The conversation between the Archbishop of Canterbury and the Bishop of Ely relating to the sudden change in the manners of Henry V. is among the well known Beauties of Shakspeare. It is indeed admirable both for strength and grace. It has sometimes occurred to us that Shakspeare, in describing "the reformation" of the Prince, might have had an eye to himself

"Which is a wonder how his grace should glean it,

Since his addiction was to courses vain,

His companies unletter'd, rude and shallow,

His hours fill'd up with riots, banquets, sports;

And never noted in him any study,

Any retirement, any sequestration

From open haunts and popularity.

Ely. The strawberry grows underneath the nettle,
And wholesome berries thrive and ripen best
Neighbour'd by fruit of baser quality :
And so the prince obscur'd his contemplation
Under the veil of wildness, which no doubt
Grew like the summer grass, fastest by night,
Unseen, yet crescive in his faculty."

This at least is as probable an account of the progress of the poet's mind, as we have met with in any of the Essays on the Learning of Shak

speare.

Nothing can be better managed than the caution which the king gives the meddling Archbishop, not to advise him rashly to engage in the war with France, his scrupulous dread of the consequences of that advice, and his eager desire to hear and follow it.

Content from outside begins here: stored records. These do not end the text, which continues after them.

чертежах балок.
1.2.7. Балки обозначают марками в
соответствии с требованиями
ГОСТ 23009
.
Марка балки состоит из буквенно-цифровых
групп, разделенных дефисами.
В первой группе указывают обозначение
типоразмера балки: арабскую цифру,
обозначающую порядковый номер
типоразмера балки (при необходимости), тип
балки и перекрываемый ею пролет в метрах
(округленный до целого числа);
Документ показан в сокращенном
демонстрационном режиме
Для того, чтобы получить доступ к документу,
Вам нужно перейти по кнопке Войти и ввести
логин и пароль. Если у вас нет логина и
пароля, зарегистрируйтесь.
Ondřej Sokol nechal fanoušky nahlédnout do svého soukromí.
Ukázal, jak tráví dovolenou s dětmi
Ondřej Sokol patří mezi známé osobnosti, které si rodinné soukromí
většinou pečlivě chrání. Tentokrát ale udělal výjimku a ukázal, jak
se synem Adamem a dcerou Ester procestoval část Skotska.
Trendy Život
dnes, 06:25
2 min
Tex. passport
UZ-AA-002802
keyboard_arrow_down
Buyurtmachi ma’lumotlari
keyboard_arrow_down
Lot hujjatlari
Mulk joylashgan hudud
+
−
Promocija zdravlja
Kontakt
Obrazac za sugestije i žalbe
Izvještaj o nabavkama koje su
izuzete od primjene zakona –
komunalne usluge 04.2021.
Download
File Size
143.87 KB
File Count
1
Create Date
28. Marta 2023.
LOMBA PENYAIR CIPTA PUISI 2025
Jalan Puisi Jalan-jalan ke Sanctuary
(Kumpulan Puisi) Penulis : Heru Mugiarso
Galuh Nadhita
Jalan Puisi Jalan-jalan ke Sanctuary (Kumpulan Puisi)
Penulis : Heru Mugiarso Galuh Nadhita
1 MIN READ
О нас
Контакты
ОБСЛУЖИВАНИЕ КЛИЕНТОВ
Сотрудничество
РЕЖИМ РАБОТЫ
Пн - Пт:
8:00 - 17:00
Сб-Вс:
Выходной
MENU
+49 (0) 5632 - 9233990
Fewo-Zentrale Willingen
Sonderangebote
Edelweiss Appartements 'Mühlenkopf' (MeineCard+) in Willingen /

"And God forbid, my dear and faithful lord,

That you should fashion, wrest, or bow your reading,
Or nicely charge your understanding soul

With opening titles miscreate, whose right
Suits not in native colours with the truth.
For God doth know how many now in health
Shall drop their blood, in approbation

Of what your reverence shall incite us to.
Therefore take heed how you impawn your person,
How you awake our sleeping sword of war ;
We charge you in the name of God, take heed.
For never two such kingdoms did contend

Without much fall of blood, whose guiltless drops

Are every one a wo, a sore complaint

'Gainst him, whose wrong gives edge unto the swords
That make such waste in brief mortality.
Under this conjuration, speak, my lord;

For we will hear, note, and believe in heart,

That what you speak, is in your conscience wash'd,
As pure as sin with baptism."

Another characteristick instance of the blindness of human nature to every thing but its own interests, is the complaint made by the king of " the ill neighbourhood" of the Scot in attacking England when she was attacking France.